Responding to the “Design Change” theme of the 2016 Seattle Design Festival, 26 teams created interactive pavilions for the 2-day Block Party held in Occidental Park, ranging from whimsical expressions of form and materiality, to experimentation with technology, to conversation starters about housing and environmental issues. Designers from LMN contributed 4 projects, each working in collaboration with a multi-disciplinary team of designers and builders. Below, Rushyan Yen and Matthew Fisher discuss the making of REVOLUTION. Also check out KaleidosculptureGrover, and RainSound Experience in this series.

Describe the concept of the piece in your own words.

Our world is changing to become increasingly connected through transportation, energy, communication and environmental systems. Yet with this connectivity more barriers than ever before seem to exist. These barriers between race, social class, nationalities, gender and more feel like walls that separate us but are in reality made of immaterial things – as insubstantial as wire and air.

The wires that make up REVOLUTION are a reflection of this global connectivity which at first appear to create boundaries that separate us.  Yet, though a series of calculated rotations of the wires, openings are created and spaces of human interaction are possible. The tension of each string across the wooden frame furthermore create sound when plucked – providing opportunities for music through mutual collaboration and camaraderie.

What was your favorite part of the project?

As architects, our designs are often heavily influenced by client opinions and we don’t often get to personally build the designs we visualize.

This year’s theme of “Design Change” took us down a very exciting and enriching journey of exploration to question our role as designers and the power we have to react to and affect change on a massive scale.  Our favorite parts of the project revolved around these discussions and the resulting creative process to give voice to a topic that is important to us.

Ultimately, watching visitors interact with the installation in ways that we had not originally envisioned was especially rewarding.

What was the worst part, were you ever nervous putting this together?

The most challenging aspects had to do with the logistics of fabricating our design.
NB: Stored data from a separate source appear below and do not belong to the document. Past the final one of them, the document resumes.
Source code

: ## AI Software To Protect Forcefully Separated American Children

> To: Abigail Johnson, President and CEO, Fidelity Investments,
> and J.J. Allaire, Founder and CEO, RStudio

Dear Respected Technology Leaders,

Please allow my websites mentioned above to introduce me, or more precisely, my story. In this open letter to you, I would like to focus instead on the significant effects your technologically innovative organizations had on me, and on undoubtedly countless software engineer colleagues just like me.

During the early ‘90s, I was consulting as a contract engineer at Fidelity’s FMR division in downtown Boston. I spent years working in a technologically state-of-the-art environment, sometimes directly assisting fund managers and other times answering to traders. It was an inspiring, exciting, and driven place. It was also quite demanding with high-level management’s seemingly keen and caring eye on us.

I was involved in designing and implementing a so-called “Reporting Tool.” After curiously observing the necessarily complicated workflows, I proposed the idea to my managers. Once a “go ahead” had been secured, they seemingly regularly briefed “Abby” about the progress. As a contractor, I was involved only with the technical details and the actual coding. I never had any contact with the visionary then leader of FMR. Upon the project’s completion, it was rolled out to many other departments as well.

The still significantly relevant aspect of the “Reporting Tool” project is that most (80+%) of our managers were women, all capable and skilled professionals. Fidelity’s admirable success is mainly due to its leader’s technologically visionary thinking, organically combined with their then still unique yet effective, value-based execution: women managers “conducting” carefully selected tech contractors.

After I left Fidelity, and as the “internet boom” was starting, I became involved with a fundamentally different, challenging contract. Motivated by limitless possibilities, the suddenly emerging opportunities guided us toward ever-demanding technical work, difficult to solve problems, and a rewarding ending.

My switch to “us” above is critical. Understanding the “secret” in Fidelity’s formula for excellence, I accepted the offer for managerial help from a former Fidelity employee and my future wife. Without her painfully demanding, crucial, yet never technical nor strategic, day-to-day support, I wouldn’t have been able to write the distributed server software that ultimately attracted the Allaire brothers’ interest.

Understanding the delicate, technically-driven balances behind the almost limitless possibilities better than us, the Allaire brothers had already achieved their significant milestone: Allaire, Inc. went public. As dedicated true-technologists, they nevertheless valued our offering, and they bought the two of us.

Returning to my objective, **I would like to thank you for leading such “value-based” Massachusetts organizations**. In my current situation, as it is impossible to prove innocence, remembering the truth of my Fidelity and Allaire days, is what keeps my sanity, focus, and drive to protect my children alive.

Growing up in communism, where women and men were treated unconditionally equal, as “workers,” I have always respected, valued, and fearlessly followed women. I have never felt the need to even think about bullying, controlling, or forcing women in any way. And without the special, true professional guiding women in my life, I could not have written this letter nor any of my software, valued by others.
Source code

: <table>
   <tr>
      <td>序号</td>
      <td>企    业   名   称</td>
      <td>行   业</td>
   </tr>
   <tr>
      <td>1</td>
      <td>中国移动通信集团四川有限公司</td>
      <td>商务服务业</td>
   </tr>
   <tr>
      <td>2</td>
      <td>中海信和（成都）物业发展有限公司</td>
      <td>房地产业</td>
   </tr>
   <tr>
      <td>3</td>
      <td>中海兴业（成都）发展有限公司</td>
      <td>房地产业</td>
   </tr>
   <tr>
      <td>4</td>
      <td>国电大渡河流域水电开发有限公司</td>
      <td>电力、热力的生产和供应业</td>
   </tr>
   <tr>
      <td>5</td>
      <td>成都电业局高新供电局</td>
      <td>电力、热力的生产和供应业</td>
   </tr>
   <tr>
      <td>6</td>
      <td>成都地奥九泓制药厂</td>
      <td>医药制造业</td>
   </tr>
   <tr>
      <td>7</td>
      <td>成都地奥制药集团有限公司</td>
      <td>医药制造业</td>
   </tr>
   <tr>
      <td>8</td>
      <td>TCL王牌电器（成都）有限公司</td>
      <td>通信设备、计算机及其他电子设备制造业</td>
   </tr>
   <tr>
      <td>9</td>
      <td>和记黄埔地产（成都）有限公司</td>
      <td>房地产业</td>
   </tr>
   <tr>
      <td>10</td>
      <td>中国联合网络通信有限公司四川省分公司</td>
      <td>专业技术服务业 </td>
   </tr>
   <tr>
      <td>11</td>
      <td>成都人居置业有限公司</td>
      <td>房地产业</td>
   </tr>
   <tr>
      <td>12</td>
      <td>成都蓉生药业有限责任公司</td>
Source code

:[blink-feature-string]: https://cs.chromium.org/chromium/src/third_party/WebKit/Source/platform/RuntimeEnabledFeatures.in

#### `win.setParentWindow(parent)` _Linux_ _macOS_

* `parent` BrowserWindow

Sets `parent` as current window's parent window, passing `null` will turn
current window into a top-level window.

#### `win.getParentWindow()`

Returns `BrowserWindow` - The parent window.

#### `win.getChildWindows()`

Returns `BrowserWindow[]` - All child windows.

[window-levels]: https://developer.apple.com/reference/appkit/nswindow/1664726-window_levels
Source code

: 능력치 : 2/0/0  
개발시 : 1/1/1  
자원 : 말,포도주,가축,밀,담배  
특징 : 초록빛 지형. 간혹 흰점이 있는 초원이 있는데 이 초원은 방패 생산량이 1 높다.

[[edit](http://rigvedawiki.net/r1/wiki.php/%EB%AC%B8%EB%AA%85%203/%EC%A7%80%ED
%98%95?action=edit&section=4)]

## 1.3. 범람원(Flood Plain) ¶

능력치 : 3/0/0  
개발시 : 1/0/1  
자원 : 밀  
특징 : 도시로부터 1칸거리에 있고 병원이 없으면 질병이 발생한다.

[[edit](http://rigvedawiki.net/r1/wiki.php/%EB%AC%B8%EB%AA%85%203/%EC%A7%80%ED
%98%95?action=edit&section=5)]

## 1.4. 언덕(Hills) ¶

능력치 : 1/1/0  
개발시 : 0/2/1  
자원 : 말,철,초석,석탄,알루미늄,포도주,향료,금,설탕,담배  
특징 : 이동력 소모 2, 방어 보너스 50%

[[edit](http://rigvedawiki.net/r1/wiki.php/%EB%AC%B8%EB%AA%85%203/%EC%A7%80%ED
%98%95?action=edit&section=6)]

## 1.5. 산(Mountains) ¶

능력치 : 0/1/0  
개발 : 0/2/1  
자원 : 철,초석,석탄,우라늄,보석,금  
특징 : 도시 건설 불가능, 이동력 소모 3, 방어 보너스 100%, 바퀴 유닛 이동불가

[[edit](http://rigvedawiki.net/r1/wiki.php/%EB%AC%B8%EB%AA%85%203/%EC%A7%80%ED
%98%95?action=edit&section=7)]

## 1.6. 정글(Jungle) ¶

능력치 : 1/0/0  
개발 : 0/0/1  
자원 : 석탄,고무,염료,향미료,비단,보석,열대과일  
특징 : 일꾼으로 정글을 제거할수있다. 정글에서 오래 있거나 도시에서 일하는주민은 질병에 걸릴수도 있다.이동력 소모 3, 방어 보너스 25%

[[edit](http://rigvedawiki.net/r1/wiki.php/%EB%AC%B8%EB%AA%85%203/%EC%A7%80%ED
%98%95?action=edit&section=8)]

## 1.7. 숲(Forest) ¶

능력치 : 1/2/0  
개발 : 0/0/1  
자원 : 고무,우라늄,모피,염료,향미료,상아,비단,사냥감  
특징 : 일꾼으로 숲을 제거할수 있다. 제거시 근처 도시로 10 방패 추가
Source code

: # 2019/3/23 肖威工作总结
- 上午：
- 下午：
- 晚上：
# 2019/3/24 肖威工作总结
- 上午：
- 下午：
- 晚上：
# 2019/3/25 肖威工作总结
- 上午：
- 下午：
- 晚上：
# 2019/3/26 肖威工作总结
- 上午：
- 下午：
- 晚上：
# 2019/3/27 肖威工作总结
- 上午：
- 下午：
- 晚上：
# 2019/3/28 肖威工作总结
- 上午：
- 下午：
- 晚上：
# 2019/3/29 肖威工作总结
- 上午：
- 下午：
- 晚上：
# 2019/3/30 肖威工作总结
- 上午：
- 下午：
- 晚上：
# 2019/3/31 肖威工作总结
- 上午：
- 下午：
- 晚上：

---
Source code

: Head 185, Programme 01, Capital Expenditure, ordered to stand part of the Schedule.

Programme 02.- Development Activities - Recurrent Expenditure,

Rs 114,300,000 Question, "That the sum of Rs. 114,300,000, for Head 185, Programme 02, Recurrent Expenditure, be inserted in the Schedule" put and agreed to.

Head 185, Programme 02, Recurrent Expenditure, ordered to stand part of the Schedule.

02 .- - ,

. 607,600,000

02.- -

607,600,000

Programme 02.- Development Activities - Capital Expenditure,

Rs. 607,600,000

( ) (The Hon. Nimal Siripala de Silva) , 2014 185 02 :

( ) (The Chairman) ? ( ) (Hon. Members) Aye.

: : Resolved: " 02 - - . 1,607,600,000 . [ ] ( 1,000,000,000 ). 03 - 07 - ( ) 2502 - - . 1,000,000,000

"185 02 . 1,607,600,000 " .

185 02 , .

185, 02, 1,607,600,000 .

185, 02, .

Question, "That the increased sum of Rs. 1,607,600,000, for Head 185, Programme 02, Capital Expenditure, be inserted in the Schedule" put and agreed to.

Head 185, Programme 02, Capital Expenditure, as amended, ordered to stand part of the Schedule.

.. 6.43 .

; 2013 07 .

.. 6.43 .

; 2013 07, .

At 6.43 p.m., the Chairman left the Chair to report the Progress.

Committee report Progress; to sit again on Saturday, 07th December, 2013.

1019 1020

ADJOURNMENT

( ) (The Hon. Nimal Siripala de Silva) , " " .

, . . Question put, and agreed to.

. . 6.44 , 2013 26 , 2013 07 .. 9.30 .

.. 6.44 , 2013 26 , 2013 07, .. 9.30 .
Since we were creating REVOLUTION without the help of contractors or sponsorship we struggled to find construction space, storage, tools and money to bring our design to life.  There were definitely many moments when we had doubts that we’d be able to actually pull this off.  Thankfully one of us would always motivate the team and keep the dream alive.

What is one thing you hope people get out of experiencing the installation?

REVOLUTION aims to be a testimony of the possibility of using design to transform the things that separate us into beautiful art and music. Through this installation we hope to empower people to create openings in the cages that bind us and turn these barriers into sources of unity and communication.

What will you take away from this process?

Design is only one small aspect of making an installation come to life. Communication between team members, scheduling, fabrication and finances are all critical components to success. The unity and communication we were hoping to symbolize through our installation was in the end exemplified through our design process.